Records to process:

+-------+

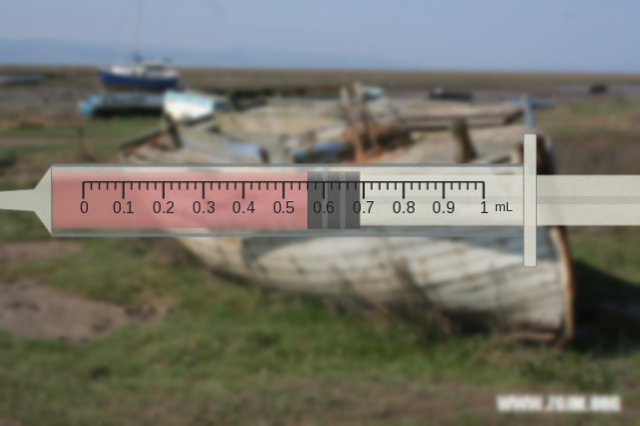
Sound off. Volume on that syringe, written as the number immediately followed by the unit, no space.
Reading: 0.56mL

+-------+

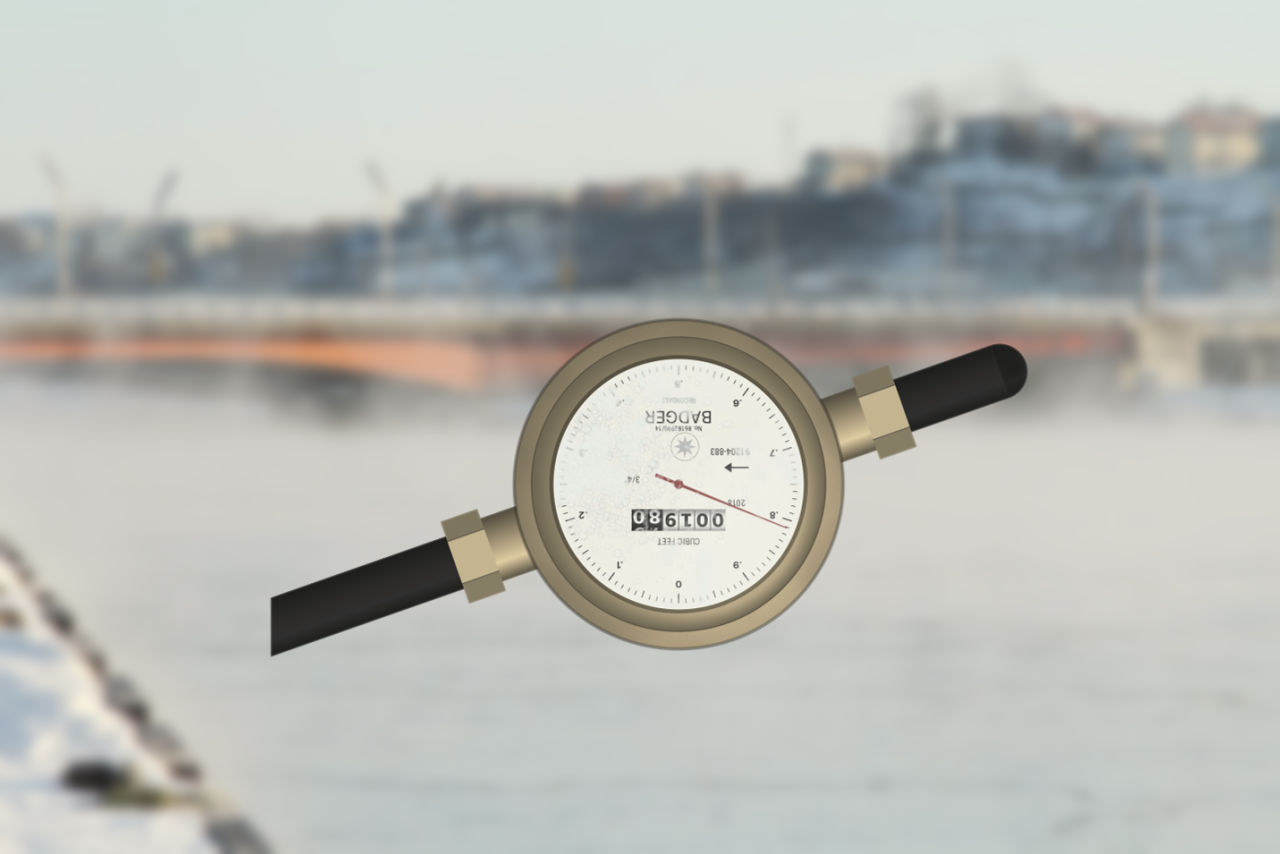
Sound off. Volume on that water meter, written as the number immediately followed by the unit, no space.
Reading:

+-------+

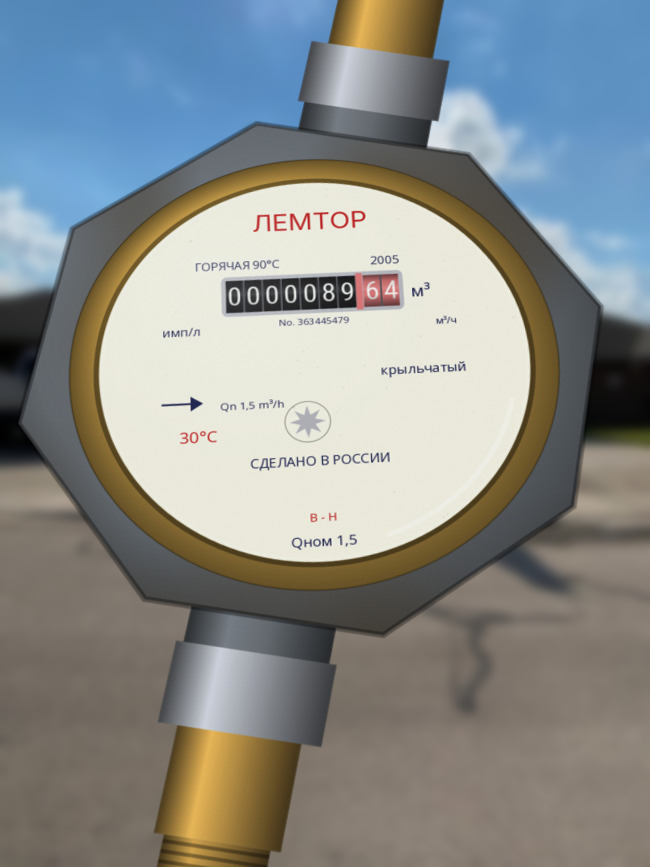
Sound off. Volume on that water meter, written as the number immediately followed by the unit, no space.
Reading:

+-------+

Retype the lines word for word, starting with the line that contains "Sound off. Volume on that syringe, written" and going on through the line that contains "Reading: 0.56mL", including both.

Solution to the problem:
Sound off. Volume on that syringe, written as the number immediately followed by the unit, no space.
Reading: 0.56mL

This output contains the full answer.